- [Request 1] Decide whether each of these statements agrees with the passage on children's outdoor play, answering yes or no for each and quoting the passage's deciding words exactly: (a) most adults name time as the major barrier to being more physically active; (b) the book by Richard Louv is titled "Nature Deficit Disorder"; (c) kids should never be allowed to fall down.
- [Request 2] Reproduce the passage on children's outdoor play starting at "Getting kids outdoors, playing" and ending at "to the park.".

Ask most adults the major barrier to being more physically active, and they will tell you: Time.
We complain about how busy we are and how little time we have to step away from responsibilities and enjoy ourselves. Unfortunately, our love affair with over-scheduling ourselves has been passed on to our children.
Pressures to do better academically, be involved in leadership/service activities, and to “fit in” have been compounded by parents who over-schedule their children at an entirely too early age.
Author Richard Louv discusses this in his book, Last Child in the Woods, stating that children are experiencing a “Nature Deficit Disorder.” When was the last time your children sat on the ground and stared at a bug?
Getting kids outdoors, playing with other kids, is a key part of optimal childhood development. Kids need the chance to climb, swing, navigate through obstacles, and yes, even fall down once in a while. Without these opportunities to build muscle, gain confidence, and learn interaction skills with other children, kids are held back from their potential.
Take your kids to the park.

- [Provided data]

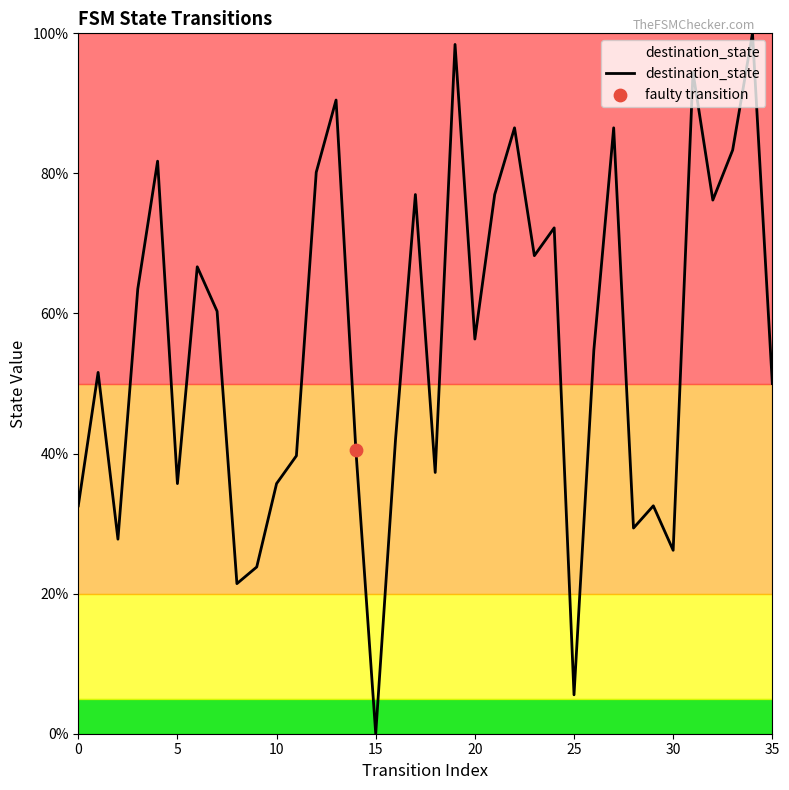

What is the maximum value shown in the chart?

100.0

- [Written answer 1]
(a) Yes: "Ask most adults the major barrier to being more physically active, and they will tell you: Time."
(b) No: "in his book, Last Child in the Woods"
(c) No: "and yes, even fall down once in a while"

- [Written answer 2]
Getting kids outdoors, playing with other kids, is a key part of optimal childhood development. Kids need the chance to climb, swing, navigate through obstacles, and yes, even fall down once in a while. Without these opportunities to build muscle, gain confidence, and learn interaction skills with other children, kids are held back from their potential.
Take your kids to the park.